Geoffrey Ballotti: Yes. We -- I mean, we had -- as we previewed to all of you in February, affiliate rooms come out. The U.S. system was certainly pressured in Q1 with the outsized removal of what were legacy travel and leisure rooms that they've talked a lot about publicly and a legacy all the way back to our worldwide days of our Vacasa vacation rental affiliate room product as that company was sold, which could always happen from time to time. But when we look ahead with net room growth domestically to the first part of your question, I mean, we had a record 72,000 room openings last year. We had a big piece of that being domestic.

And as rooms open, they come out of the pipeline, but we also had the ability to really add to that pipeline as I was just talking about in terms of the team that have it built by signing 8% more U.S. contracts than they did last year for those more upscale and accretive rooms. Our economy segment, which saw stabilization last year, to a large degree. It still has room to go, but our economy rooms were up 4% on a gross additions basis. We're running a best-in-class economy retention rate still that's been stabilizing.

And as we put more sellers on the street to sell new brands like our premium economy [indiscernible] brand that has so many competitive advantages going for it like its lowest cost, AI-enabled PMS CRS technology stack able to drive the type of incremental revenues that we're just talking about. We're looking forward to that domestically, but we're really seeing growth is an extended stay in mid-scale and above. Our extended state pipeline is up over 4% year-over-year to a record 45,000 rooms in a segment where we know demand outstrips supply by 3x and is going to for years to come.

We're seeing really strong interest in our Echo Suites extended-stay product, our Hawthorne Suites extended stay product and our upscale water walk brand that its pipeline is up 2x from last year on small numbers, but a lot of interest and a lot of demand. And our upper mid-scale and upscale brands are resonating in markets so often oversaturated with larger peer supply. We're seeing good increases for our Wyndham Grand brand, our Dulce. We recently opened 3. It's on the cover of our investor presentation we put out yesterday and a good double-digit growth for our registry collections domestic pipeline.

So -- with 85% of our pipeline in the U.S either extended-stay, mid-scale, upper mid-scale, upper up or luxury as we continue to push our system into higher fee part segments, We're, again, feeling good. Our domestic pipeline at spin was 1/3 of our total pipeline, and it's now over 43% of our pipeline and growing.

Operator: We go next now to Ian Zaffino with Oppenheimer.

Ian Zaffino: Question, I guess, will be on the RevPAR guide, kind of a lot of puts and takes here, right? We have a few attacks refunds. We have the IIJ kind of finishing out here. But then we have the comments about your optimism. So -- how do we kind of put that all together to kind of arrive at that RevPAR growth? And then if I could just sneak in one more about the credit card business. How much runway do we have in that business? What's sustainability of it? And any other levers that you can pull any initiatives that you plan to roll out going forward?

Information shown:
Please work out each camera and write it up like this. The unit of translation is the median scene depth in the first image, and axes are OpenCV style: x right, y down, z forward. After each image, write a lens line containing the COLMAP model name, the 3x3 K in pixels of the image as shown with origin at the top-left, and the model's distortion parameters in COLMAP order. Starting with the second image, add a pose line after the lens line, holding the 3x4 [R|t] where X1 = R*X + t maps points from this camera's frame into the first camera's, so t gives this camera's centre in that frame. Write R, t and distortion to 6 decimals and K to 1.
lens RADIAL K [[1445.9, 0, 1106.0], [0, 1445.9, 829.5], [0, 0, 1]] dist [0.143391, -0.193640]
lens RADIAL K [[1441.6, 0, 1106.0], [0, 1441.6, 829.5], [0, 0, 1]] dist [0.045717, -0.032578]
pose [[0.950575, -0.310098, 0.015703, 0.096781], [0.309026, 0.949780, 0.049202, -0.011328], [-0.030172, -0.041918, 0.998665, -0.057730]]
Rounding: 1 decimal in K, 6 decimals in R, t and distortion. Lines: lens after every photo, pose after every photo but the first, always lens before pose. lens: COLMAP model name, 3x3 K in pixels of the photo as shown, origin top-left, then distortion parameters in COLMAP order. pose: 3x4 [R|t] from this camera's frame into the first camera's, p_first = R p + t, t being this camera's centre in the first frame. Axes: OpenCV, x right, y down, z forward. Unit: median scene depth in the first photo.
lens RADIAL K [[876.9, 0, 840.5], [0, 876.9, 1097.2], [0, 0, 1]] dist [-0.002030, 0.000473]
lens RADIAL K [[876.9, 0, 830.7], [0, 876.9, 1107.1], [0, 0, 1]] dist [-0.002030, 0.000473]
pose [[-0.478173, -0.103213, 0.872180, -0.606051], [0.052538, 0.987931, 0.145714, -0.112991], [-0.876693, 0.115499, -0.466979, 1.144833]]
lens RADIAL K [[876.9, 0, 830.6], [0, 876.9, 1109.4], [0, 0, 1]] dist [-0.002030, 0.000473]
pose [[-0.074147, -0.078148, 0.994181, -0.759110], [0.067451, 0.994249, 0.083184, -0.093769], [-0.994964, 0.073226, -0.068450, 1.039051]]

Explore the material:
1. In the earnings call excerpt, what share of the total pipeline was domestic at spin, and what is it now?
2. Summarize the earnings call excerpt in two sentences.
3. Write what comes next in the earnings call transcript, starting after its final sentence.

Answers to the exercise:
1. At spin, the domestic pipeline was one third of the total pipeline. It is now over 43% and growing.

2. Geoffrey Ballotti says the removal of legacy affiliate rooms pressured the U.S. system in Q1, but the company had a record 72,000 room openings last year, signed 8% more U.S. contracts, and increased economy gross additions by 4%. He points to growth in extended stay, where the pipeline reached a record 45,000 rooms, and in mid-scale and higher brands, which make up 85% of the U.S. pipeline, while the domestic share of the total pipeline has grown from one third at spin to over 43%.

3.
Gregory Miller: I'll start with your RevPAR puts and takes. I think you kind of look at the Q1 outperformance relative to our expectations of down to down 3%, we're 250 basis points ahead of that. That's about 30 basis points on a full year global basis. And then Jeff kind of touched on April momentum and kind of what were continuation of the trends we're seeing. So that kind of -- we're assuming those continue into the second quarter. We don't really -- and so we're assuming about another 20 basis points from that plus 1% in Q2 on our full year outlook.

So that's kind of how we got to the 50 basis points shift in the low end of the high end to kind of get to flat on the midpoint. As far as like the puts and takes, look, we don't have -- you know the booking windows. They are just over 2.5 weeks, they remain short. We certainly have a lot of catalysts, FIFA and other things. But until we kind of get to odontoid the summer season, we don't want to be -- we don't want to predict what that's going to look like. So we're being measured in what that is. As far as your low end and high end, you look at.

Q1 was down minus 1% and if you -- for full year to kind of be there, you just assume the rest of the year, is that minus 1. It gets to the high end of plus 1 million you basically need to make up the minus 1 you had in Q1. So assumed like plus 1.5% for the rest of the year to kind of get to that. And then your second question around credit card business, look, we are credit card and loyalty really tie in well together. We had a very strong order on ancillary overall, and that was largely driven by the credit card.

Some of it was the lapping that I mentioned from Q1 of last year. When you look at the sustainability of the credit card and the ancillary business as a whole, we have -- this year, we're projecting low to mid-teens for that long-term outlook for ancillary growth is kind of the, call it, the high single digits. And then there's multiple catalysts within the credit card. We are -- there is markets like Canada where we have strong presence, which we -- as we previewed, we're expanding into later this year. We've also got other markets in Latin America and Asia with strong Wyndham Rewards members and hotel presence that are also opportunities for that.

And then there's other -- within ancillary, there's others with some of the AI technology and other initiatives that can also kind of help fuel that growth. So credit cards. We think there's a long runway as well as these other things to kind of get us to a high single-digit ancillary growth going forward. And we also -- we launched the Window debit card, which is we were the first in the industry to do that. And so yes, we feel very good about the prospects for ancillary growth going forward.

Operator: We'll go next now to Meredith Jensen with HSBC.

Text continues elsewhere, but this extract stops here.